15. Oktober 2013

TRISTANA

Luis Buñuel  (Spanien, 1970)
Nicht ganz so populär wie der andere Buñuel/Deneuve-Film "Belle de Jour", aber vielleicht kommt diese turbulente Lebens- und Leidensgeschichte von Tristana deswegen auch nicht so ausgelutscht und ausgeleiert daher. Deneuves Figur ist vor allem eine interessante Ergänzung zum vorherigen Film.
Nach dem Tod ihrer Mutter kommt Tristana in Obhut des Don Lope (Fernando Rey), eines lebenserfahrenen, aber mittellosen Bourgeois und Atheisten, der ein relativ einsames Leben führt und lediglich von seiner Haushälterin (Lola Gaos) umsorgt wird.
Tristana erwarten harte Zeiten, als er ihr klarmacht, sie sei für ihn eine Geliebte, er aber gleichzeitig ihr Vormund wäre und nach Herzenslust zwischen den beiden Rollen umherspringen könnte. Sie nutzt jedoch auch ihr Privileg, eine freie Frau zu sein und beginnt mit dem Maler Horacio (Franco Nero) zu liebäugeln, bis beide schließlich den aufgebrachten, eifersüchtigen Don Lope und die Stadt hinter sich lassen und ein gemeinsames Leben anfangen. Die junge Frau erkrankt jedoch ernsthaft und Horacio bringt sie wieder zu Don Lope.
Buñuel zeichnet wieder mal eine Fülle an Situationen, in denen die Beziehungen und das Miteinanderauskommen unterschiedlicher Figuren, von ihrer jeweiligen sozialen Lage abhängig gemacht wird. Tristanas Erkrankung droht sie zu seiner absoluten Gefangenen zu machen, weil ihr Bein tragischerweise amputiert werden muss.

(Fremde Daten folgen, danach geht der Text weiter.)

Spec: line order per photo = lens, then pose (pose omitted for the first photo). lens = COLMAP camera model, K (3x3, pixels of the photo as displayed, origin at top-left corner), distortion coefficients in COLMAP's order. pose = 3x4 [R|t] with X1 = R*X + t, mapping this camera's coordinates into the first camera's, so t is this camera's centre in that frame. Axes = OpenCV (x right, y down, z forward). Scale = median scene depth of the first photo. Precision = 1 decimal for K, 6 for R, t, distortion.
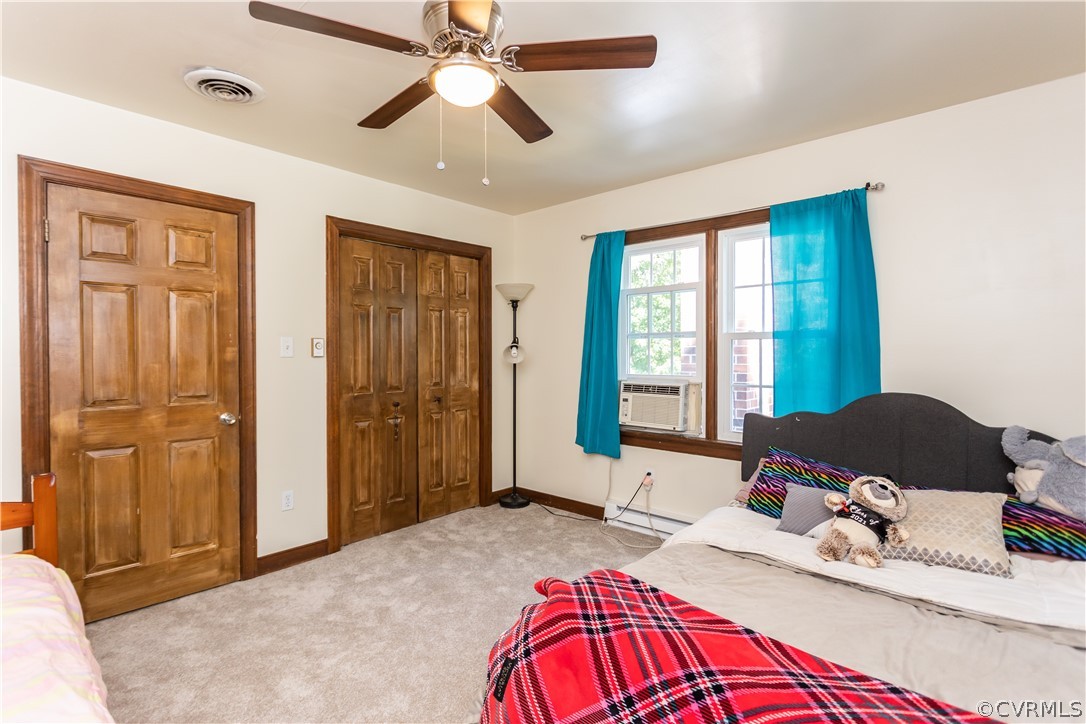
lens RADIAL K [[511.4, 0, 536.7], [0, 511.4, 357.1], [0, 0, 1]] dist [0.000039, 0.001864]
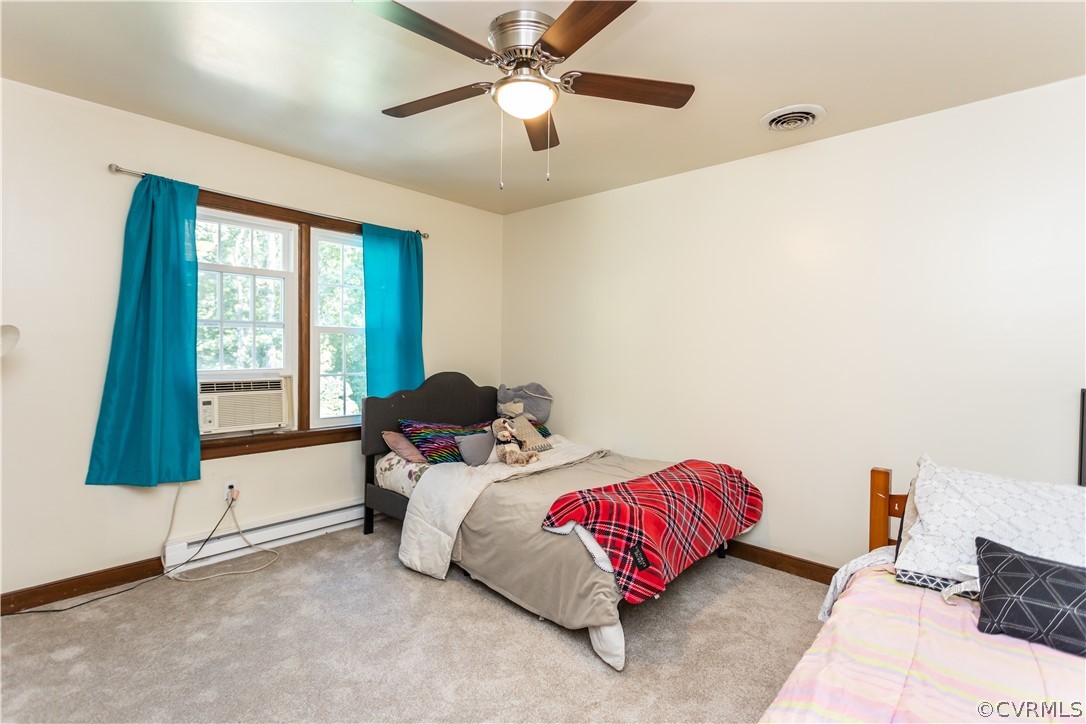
lens RADIAL K [[511.4, 0, 536.7], [0, 511.4, 357.1], [0, 0, 1]] dist [0.000039, 0.001864]
pose [[0.019450, -0.013504, 0.999720, -0.620941], [0.003378, 0.999904, 0.013440, 0.003765], [-0.999805, 0.003116, 0.019494, 0.483408]]
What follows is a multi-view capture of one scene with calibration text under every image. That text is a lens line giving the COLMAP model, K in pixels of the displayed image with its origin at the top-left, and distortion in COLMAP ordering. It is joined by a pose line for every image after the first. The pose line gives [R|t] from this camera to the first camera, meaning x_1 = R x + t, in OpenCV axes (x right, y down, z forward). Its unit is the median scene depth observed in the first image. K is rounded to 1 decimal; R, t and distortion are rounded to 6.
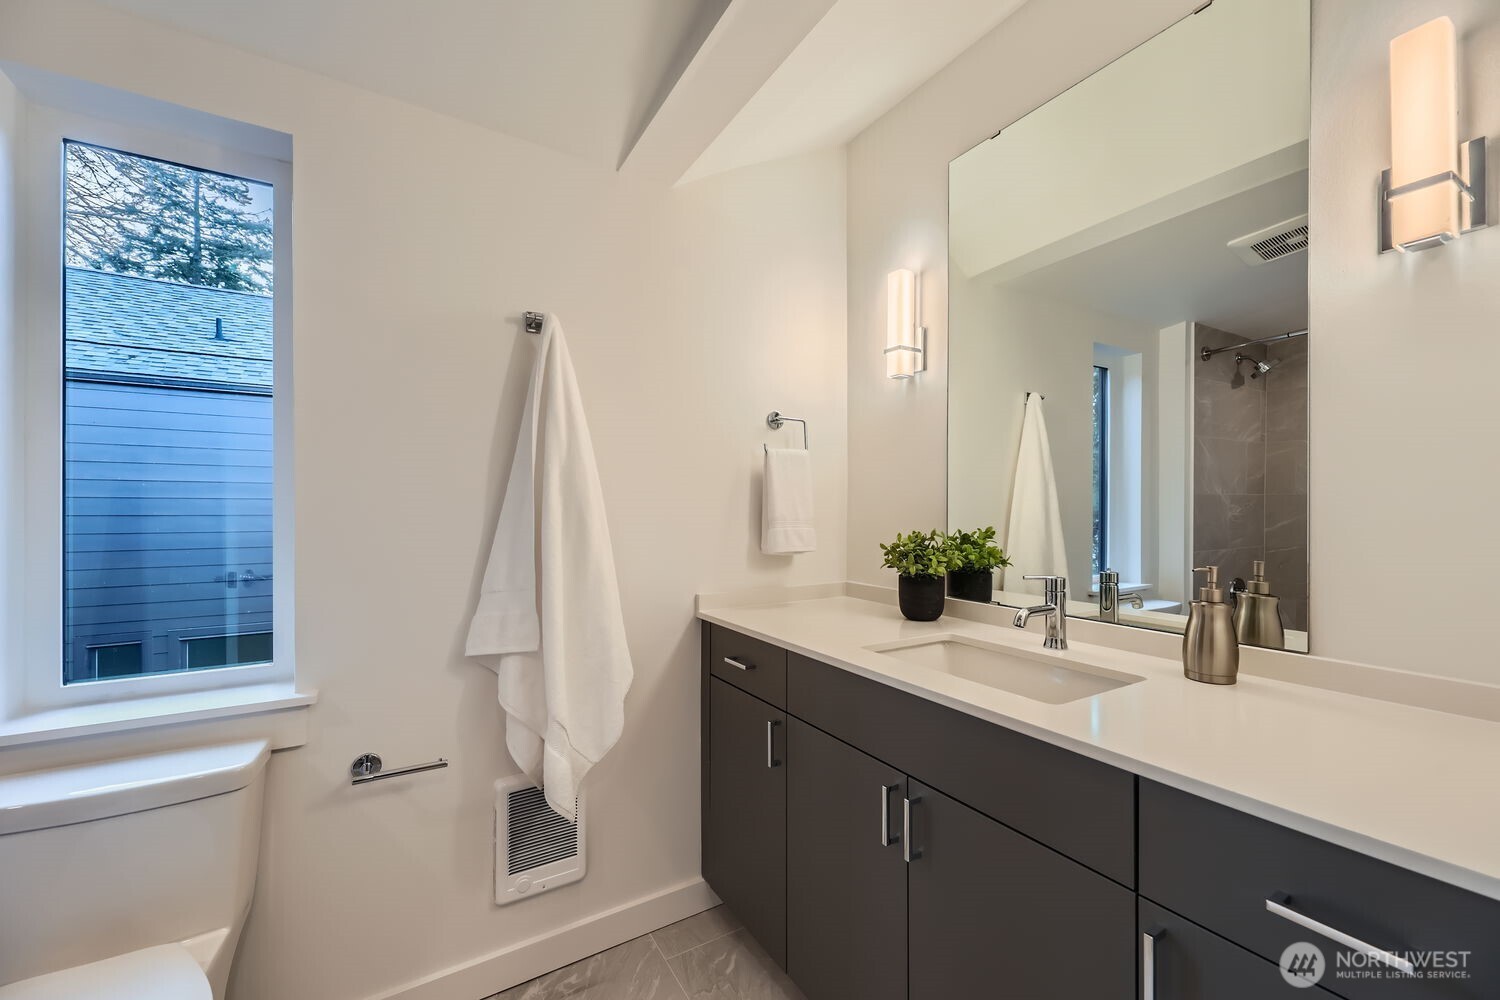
lens RADIAL K [[599.0, 0, 753.9], [0, 599.0, 504.8], [0, 0, 1]] dist [0.011273, -0.004176]
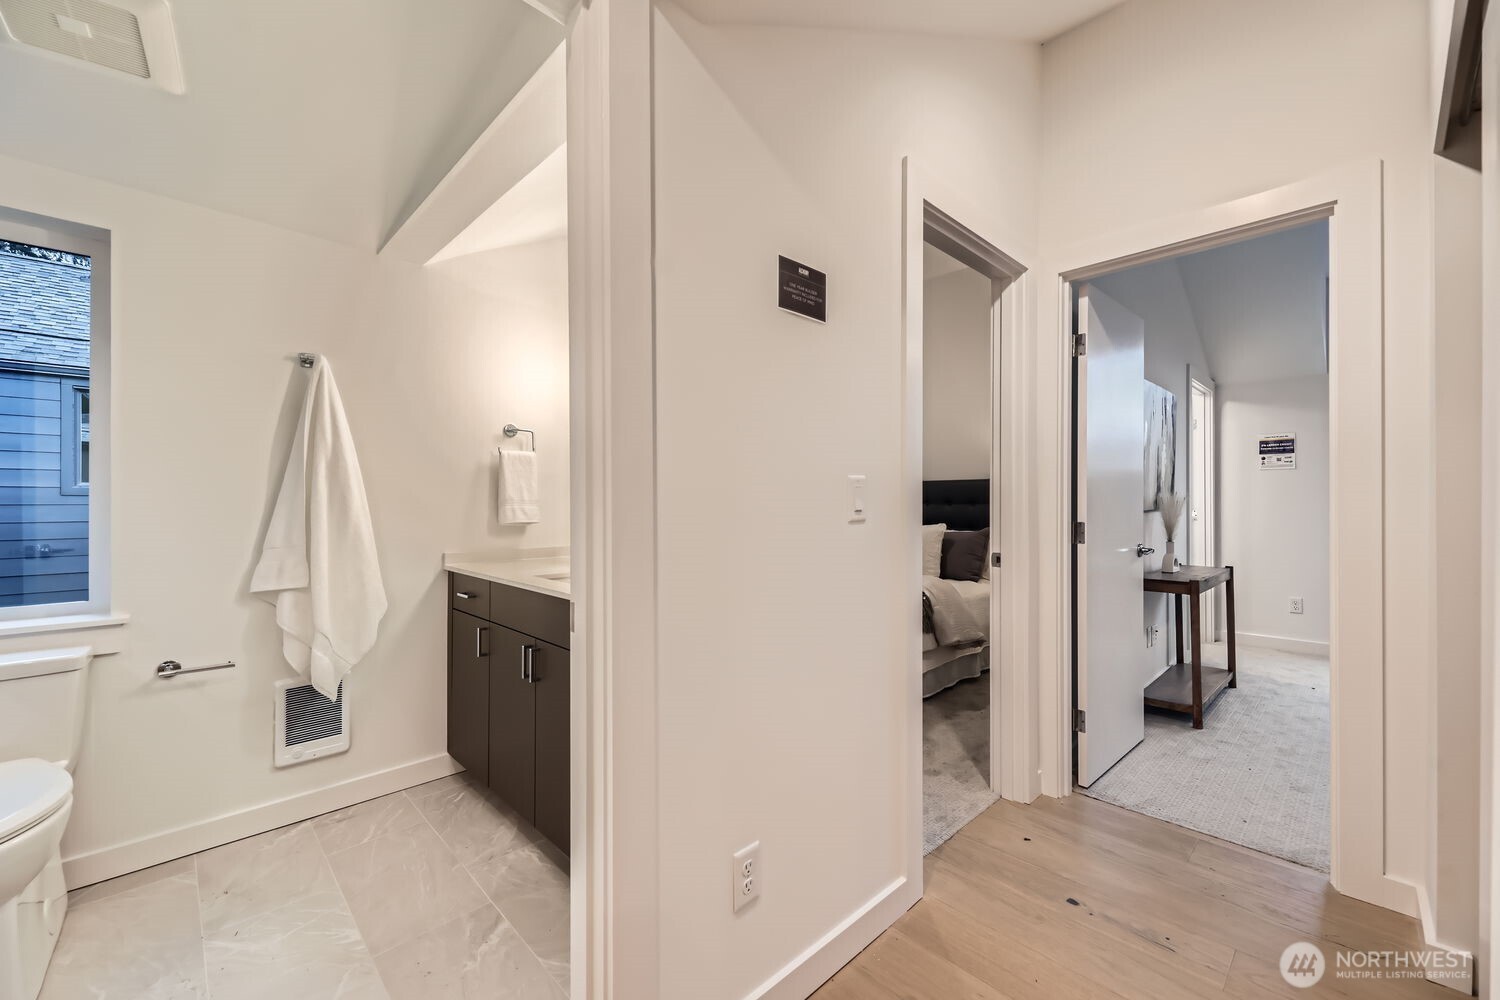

Auf einmal kommen Krücken und Beinprothesen ins Spiel; die Verstümmelung einer schönen Frau; Buñuels makaber-erotische  Mätzchen.
Tristana und Lope heiraten schließlich, doch wenn auch die zugespitzte Lage auf eine bedingungslose Unterwürfigkeit hindeutet, nimmt alles schnell einen überraschenden Lauf, weil ihnen der Regisseur in die Quere kommt und Buñuel lenkt gerne alles in ungewohnte Richtungen. Tristana verzichtet bereits auf die gemeinsame Hochzeitsnacht, indem sie den erstaunten Don Lope auf sein fortgeschrittenes Alter aufmerksam macht. Die Zeit rennt und der alte Mann wird zunehmend älter, kränker, hilfloser, bis Tristana ihre Oberhand restlos ausnutzt und zur Katastrophe herbeiführt.
Dass alles auf ein dramatisches Ende hinausläuft, erkennt man bereits aus Tristanas mehrmals wiederkommendem Traum, wo man Fernando Reys abgeschnittenen Kopf als schwingenden Glocken-Klöppel bestaunen darf. Buñuel war eben ein alter Spaßvogel, der gerne seinen eigenwilligen Humor mit einbrachte. Unterschwellig witzig bleibt der Film, bei all seinen tragischen Wendungen, ohnehin. Und trotz fehlender, surreal-absurder Akzente seiner darauffolgenden, filmischen Schlussphase.